Soutenance de thèse de EME Elisa
Titre de thèse
Les cellules myéloïdes dans les interactions crâne-méninges-cerveau et la neuroinflammation
Neuroinflammation at the borders: myeloid cells in the skull-meninges-brain axis
Résumé de la thèse
Les méninges, tissu protecteur entourant le système nerveux central (SNC), abritent de nombreuses cellules immunitaires, notamment les macrophages méningés (MM). Leur déplétion dans un modèle de méningite virale entraîne une invasion accrue du cerveau par le virus et une diminution de la survie. Les MM jouent donc un rôle crucial dans la protection immunitaire du SNC.
En parallèle, j'ai étudié les canaux osseux reliant la moelle crânienne aux méninges, récemment décrits comme des voies directes de migration immunitaire. En modulant l'activité des ostéoclastes, j'ai mis au point des outils pour moduler leur formation : leur activation augmente la taille des canaux, et inversement. Lors d'une stimulation microbienne, leur élargissement favorise le recrutement immunitaire depuis la moelle crânienne vers les méninges, tandis que leur réduction le limite. Le remodelage du crâne permet ainsi de moduler la surveillance immunitaire aux frontières du cerveau.

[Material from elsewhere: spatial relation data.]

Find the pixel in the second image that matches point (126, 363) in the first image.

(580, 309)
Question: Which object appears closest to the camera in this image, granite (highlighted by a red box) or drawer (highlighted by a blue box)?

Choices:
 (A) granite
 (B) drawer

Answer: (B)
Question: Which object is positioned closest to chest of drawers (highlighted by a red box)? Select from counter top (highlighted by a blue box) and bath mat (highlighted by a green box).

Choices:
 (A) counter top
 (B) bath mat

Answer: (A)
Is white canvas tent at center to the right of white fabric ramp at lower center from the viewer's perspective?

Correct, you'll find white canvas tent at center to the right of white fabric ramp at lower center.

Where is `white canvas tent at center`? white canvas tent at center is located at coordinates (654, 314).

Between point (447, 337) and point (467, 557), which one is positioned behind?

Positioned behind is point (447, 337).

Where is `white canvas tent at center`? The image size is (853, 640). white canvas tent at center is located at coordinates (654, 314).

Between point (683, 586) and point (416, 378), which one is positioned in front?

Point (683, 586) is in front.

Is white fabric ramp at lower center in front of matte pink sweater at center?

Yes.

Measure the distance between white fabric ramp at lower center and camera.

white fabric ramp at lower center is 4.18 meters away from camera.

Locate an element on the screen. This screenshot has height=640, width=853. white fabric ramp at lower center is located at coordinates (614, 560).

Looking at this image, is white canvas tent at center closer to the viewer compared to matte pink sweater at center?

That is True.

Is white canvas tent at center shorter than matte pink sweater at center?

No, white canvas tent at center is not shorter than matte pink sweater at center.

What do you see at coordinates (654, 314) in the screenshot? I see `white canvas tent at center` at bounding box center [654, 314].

Enfin, j'ai exploré le rôle des méninges comme relais biomécanique entre cerveau et crâne pendant le développement. Sous stimulation biomécanique, la production de TNFα par les méninges diminue, tandis que la prolifération des cellules souches mésenchymateuses augmente. Cette augmentation est également observée lors de l'inhibition de la signalisation TNFα. Les MM, bien que présents dans les sutures, ne semblent pas impliqués. Ces résultats suggèrent que les signaux immunitaires produits par les méninges pourraient réguler la croissance du crâne en réponse aux contraintes mécaniques liées au développement cérébral.
Ensemble, mes travaux de thèse mettent en lumière les méninges comme interface clé entre crâne et cerveau, tant au cours du développement qu'en contexte inflammatoire. Ils ouvrent de nouvelles perspectives pour le traitement des troubles inflammatoires et développementaux du crâne et du SNC.
Thesis resume
The meninges, a protective tissue surrounding the central nervous system (CNS), contain a dense network of immune cells, among which meningeal macrophages (MM) are the dominant population. We show that these cells respond to peripheral immune challenges, and their selective depletion led to increased neuroinvasion and reduced survival in a model of LCMV-induced meningitis. This work demonstrates the protective role of MM in defending against CNS infections.
In parallel, I investigated the bone channels connecting skull marrow to the meninges, recently described as direct pathways for immune cell migration. I developed tools to modulate skull remodeling, and particularly bone channel formation: osteoclast depletion reduced channel size, while TRPV4 activation enhanced it. During perinatal LCMV infection and ex vivo LPS exposure, increased channel formation promoted immune cell recruitment from the skull marrow to the meninges, whereas reduced formation limited this migration. These findings reveal that skull and bone channel remodeling allows modulation of immune surveillance at brain borders.
Finally, I explored the meninges as biomechanical relays between brain and skull in development. When mimicking mechanical stimulation, meningeal TNFα secretion decreased and proliferation of mesenchymal stem cells increased. Genetic inhibition of TNFα signaling enhanced this proliferation. Despite being embedded in the sutures, MM were dispensable for this regulation. These results suggest immune mediators from the meninges may coordinate skull growth in response to mechanical forces.
Together, my work highlights the meninges as a key interface integrating immune defense, skull–brain communication and development, opening new perspectives for treating CNS inflammatory and developmental disorders.